Later on, the other little girl mentioned to me how my girlfriend, who has very fine and straight hair had beautiful hair. Now don’t get me wrong, I think there is beauty in different hair textures, facial features, and races but because European and more presently exotic features tend to be the standard of beauty, I felt compelled to remind her that her African features were just as appealing.

These two little girls reminded me that the natural hair movement isn’t simply a fad, a fight the power move, or the quest for healthier hair but its about development and enlightenment. Being natural forces women of color to become conscientious about the footprint they are leaving on society in both personal and public ways. The naturals of this era are making an impact, helping to turn the tide of beauty perceptions and setting an example for future generations to come.


Yours truly,


The Big Chop Blunders

Dear Kinkers,

Let’s discuss the big chop. It might as well be called the big bang! Its an exciting and exhilarating time in which women who are transitioning decide to cut off all their relaxed hair in an attempt to reveal their beautifully textured mane of hair. Many of us envision defined curls that have luster, sheen, and bounce. On other hand, some of us fear our natural definition thinking we will be branded as looking “nappy.”

I will personally attest to the fact that the big chop is highly liberating but can also be bewildering and upsetting, if you place unrealistic expectations upon your hair. To begin, I certainly believe there is a preference or bias towards naturals that have a defined curl pattern, or our type 3’s as Andre Walker’s typing system labels them.

This bias makes it difficult for women of tighter curl patterns or kinkier hair to feel comfortable showcasing their natural tresses. One common expression is that, “natural isn’t for everyone” if someone doesn’t possess a loose or defined curl pattern. I myself have been called “Kunta Kinte and nappy dreads” because of my tightly curled and coiled strands.

Secondly, many naturals fail to realize that our hair needs time. Yes, I will say it again it needs time. Multiethnic hair has been subjected to years of relaxers, heating appliances, synthetic moisturizers, and improper styling techniques.
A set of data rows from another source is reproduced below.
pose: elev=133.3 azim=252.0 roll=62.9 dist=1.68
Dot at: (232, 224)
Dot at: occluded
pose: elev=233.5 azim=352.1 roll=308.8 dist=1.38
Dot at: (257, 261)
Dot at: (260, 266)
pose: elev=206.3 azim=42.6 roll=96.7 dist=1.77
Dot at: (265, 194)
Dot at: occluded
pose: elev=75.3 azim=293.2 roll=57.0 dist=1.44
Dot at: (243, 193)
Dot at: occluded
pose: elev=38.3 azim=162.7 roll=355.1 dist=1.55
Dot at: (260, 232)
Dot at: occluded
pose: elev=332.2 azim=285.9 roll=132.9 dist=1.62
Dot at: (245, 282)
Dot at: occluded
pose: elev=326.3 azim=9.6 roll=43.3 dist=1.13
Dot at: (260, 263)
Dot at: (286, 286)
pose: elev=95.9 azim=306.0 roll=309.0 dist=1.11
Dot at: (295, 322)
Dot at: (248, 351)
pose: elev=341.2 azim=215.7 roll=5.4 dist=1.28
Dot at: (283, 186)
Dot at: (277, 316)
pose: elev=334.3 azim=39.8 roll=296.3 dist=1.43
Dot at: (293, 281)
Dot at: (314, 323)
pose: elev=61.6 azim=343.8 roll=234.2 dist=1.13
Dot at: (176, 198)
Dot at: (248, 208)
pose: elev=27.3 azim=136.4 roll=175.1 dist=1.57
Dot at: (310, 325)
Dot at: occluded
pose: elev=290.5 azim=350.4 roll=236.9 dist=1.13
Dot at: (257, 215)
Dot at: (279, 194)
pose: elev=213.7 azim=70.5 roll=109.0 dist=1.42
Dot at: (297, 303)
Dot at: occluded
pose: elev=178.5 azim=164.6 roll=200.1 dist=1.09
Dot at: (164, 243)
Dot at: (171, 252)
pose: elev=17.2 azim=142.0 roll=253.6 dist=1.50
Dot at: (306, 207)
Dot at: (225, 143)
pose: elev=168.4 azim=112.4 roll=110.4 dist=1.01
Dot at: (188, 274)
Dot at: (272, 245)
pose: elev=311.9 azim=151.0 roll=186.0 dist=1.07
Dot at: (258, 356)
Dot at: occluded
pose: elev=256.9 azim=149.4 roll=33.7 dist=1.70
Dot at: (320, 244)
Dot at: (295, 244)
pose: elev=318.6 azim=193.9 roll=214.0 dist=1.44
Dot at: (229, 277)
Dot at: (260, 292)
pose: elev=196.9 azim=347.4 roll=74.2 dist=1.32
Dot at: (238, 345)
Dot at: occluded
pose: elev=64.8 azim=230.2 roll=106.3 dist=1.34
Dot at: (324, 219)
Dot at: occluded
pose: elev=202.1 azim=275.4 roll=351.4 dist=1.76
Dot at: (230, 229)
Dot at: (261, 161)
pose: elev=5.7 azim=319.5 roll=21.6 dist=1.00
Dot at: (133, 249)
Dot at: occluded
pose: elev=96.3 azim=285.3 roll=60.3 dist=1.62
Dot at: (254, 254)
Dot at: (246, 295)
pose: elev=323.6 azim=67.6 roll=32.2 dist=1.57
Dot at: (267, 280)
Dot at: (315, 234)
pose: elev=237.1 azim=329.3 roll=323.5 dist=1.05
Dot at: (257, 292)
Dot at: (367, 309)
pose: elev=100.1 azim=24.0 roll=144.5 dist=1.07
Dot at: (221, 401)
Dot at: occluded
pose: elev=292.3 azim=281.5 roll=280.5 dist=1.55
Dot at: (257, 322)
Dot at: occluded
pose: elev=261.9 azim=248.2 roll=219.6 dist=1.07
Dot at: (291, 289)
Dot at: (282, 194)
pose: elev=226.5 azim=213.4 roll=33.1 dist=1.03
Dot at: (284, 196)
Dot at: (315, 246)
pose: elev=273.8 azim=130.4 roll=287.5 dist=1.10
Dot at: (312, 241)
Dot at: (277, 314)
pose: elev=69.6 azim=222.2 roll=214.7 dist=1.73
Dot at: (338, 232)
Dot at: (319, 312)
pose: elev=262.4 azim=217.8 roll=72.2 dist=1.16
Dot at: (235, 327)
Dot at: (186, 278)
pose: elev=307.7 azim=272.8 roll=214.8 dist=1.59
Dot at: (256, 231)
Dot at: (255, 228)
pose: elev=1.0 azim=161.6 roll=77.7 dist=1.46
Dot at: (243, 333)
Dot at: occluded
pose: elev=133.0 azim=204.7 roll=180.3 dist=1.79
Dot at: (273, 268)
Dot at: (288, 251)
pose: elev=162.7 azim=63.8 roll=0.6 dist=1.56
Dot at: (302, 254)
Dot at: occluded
We must give our hair the time it needs to revert back to its curl pattern by giving it the daily TLC it so desperately craves.

Last but not least naturals must do their research! This journey can be so rewarding and fulfilling, if one takes the time to seek out information from the natural community and more importantly to do their own personal investigation into what their hair needs. Every natural has a distinct head of hair, even naturals who have the same type of hair may have an entirely different hair care routine.

Be steadfast and strong in your natural endeavors. This is a journey with many twist and turns but the ride is worth it!

Yours truly,


What is Natural?

Dear Kinkers,

The word natural is certainly becoming cliche nowaday’s especially because its used so frequently in so many different areas. We go to the grocery store and we see all-natural lemonade. We go to the beauty supply store and we see all-natural hair products. I mean natural is practically ubiquitous and is even used in false advertising to give a product of lackluster quality more appeal. 

However, in the natural hair care community, it is a construct of both physical and literal connotations. For natural women, this means no relaxers, and perhaps no straightening or dying depending upon how far one expands their definition of naturalism. I think it would also be fair to assume that many women who decide to go natural do so because they are tired of the chemicals and want to regain hair health but for some, it eventually becomes a journey of deeper revelations and discoveries. 

Personally, I am discovering that naturalism is a lifestyle. Yes, naturalism is doing your best to eat a balanced diet, exercise, and keep stress levels to a minimum. On the other hand, naturalism means staying true to who you are, loving every part of your being, and going after the things in life which you are passionate about. For naturals, it is not just a hairstyle, fad, or trend. Naturalism is our soul.